═══ RECORDS SUPPLIED ═══

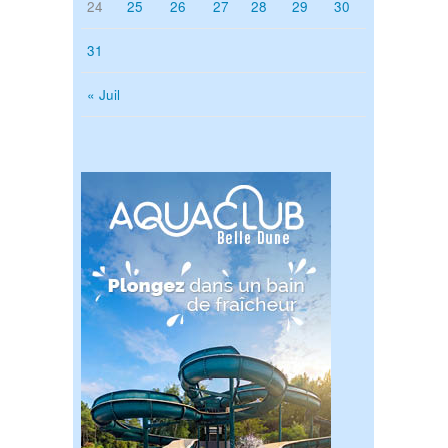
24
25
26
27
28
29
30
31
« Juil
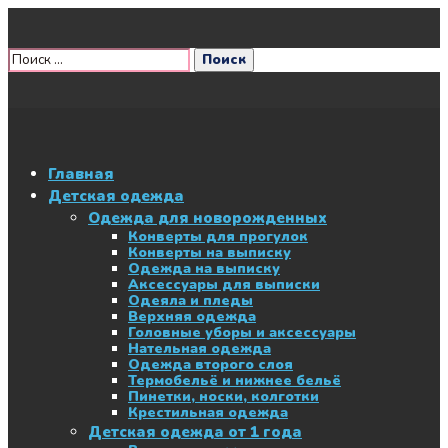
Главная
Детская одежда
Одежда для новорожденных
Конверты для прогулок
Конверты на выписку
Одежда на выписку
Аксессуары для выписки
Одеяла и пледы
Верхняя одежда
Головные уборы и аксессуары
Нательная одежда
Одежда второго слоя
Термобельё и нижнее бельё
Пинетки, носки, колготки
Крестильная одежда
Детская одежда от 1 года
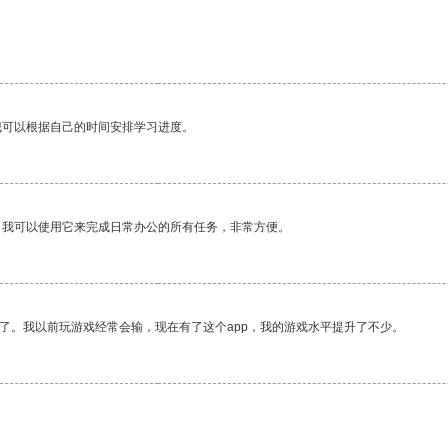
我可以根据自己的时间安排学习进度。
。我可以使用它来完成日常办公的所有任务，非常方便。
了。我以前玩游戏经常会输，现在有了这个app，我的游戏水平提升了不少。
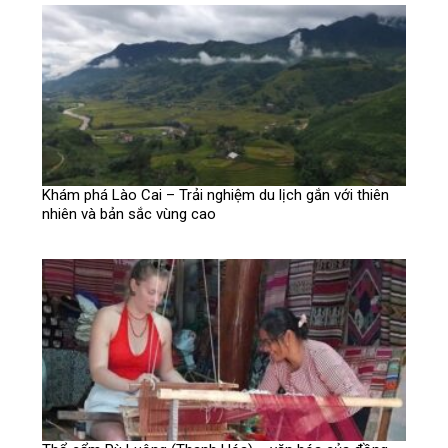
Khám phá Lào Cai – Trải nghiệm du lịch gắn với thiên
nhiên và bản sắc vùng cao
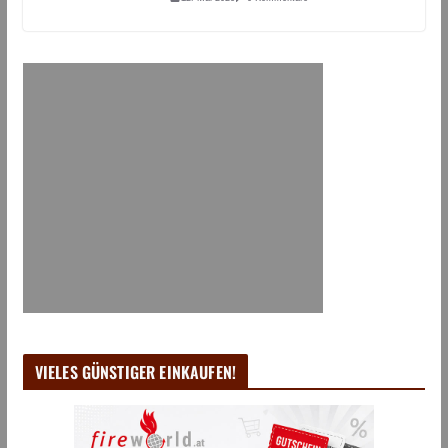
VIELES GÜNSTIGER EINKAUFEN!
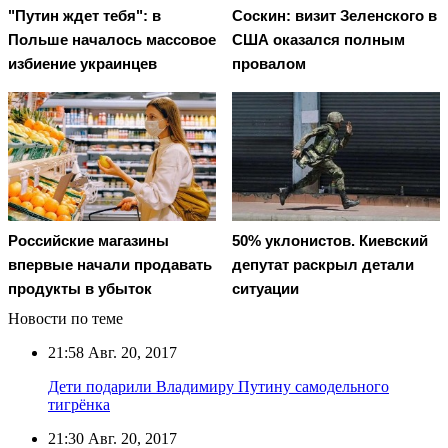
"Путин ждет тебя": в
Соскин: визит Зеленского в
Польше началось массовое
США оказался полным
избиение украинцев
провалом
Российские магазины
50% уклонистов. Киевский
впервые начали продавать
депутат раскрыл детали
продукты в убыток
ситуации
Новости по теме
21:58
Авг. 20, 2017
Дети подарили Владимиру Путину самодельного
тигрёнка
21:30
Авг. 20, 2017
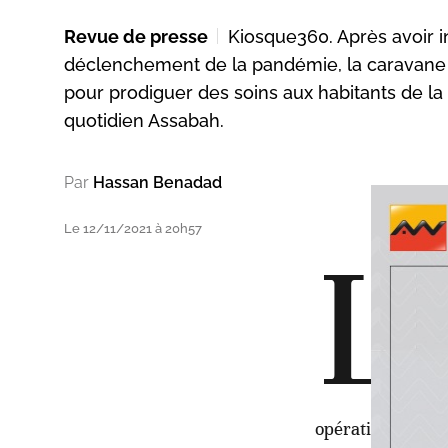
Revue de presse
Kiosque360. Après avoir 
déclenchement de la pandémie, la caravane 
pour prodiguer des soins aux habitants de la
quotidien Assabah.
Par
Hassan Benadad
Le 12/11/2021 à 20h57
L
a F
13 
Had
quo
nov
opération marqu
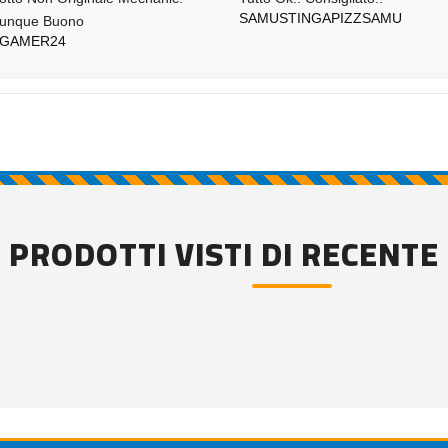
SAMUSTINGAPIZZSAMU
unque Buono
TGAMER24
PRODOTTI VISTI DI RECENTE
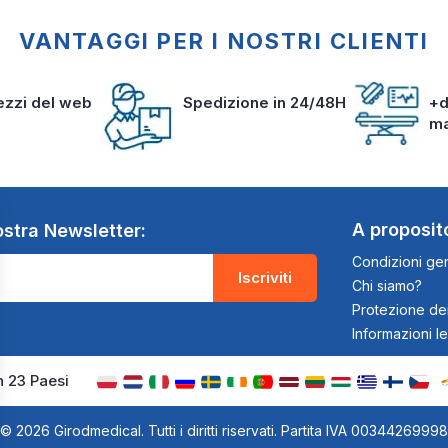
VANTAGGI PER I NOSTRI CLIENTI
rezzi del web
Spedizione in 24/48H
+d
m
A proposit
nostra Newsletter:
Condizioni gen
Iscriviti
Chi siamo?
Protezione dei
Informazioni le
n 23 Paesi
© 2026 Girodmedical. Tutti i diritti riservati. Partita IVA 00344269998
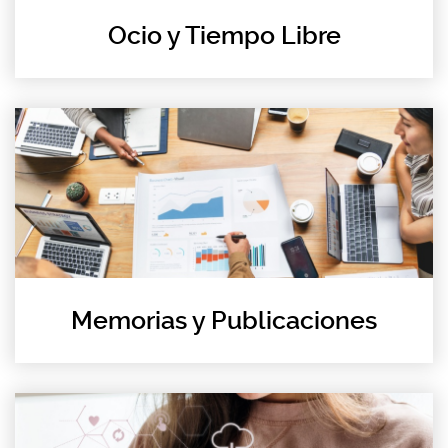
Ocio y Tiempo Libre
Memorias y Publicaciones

═══
═══ RECORDS SUPPLIED ═══

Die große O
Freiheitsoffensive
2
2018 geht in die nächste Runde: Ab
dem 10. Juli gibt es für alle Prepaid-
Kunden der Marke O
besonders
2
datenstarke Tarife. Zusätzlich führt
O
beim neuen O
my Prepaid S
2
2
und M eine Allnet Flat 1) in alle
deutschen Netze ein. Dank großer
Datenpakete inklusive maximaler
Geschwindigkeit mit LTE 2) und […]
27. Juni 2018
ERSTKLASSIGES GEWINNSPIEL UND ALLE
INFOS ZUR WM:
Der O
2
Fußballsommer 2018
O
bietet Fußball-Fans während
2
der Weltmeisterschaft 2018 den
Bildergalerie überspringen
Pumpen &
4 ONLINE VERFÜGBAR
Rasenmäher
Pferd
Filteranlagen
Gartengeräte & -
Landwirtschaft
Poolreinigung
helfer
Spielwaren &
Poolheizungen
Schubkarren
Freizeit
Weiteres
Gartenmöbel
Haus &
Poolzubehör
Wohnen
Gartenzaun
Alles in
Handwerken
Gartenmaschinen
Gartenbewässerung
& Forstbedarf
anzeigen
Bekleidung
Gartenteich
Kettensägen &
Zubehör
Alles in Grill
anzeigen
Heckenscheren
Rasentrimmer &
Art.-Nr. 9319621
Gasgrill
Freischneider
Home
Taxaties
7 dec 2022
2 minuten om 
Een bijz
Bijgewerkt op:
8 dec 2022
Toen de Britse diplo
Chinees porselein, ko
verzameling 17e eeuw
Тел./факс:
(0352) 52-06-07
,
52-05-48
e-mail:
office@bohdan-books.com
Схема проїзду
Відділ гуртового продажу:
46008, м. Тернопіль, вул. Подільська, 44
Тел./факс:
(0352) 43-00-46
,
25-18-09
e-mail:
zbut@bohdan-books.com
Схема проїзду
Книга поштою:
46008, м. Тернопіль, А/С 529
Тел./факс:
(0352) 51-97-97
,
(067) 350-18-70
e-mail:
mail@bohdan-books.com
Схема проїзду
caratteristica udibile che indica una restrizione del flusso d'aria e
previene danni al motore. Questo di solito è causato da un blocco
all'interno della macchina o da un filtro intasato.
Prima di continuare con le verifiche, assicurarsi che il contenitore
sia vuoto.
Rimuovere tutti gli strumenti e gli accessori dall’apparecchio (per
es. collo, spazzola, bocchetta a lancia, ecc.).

═══

**WHAT YOU HAVE TO DO**
Please state how many lines of the entries above include the string "выписку", giving the number and nothing more.

**SOLUTION BELOW**
2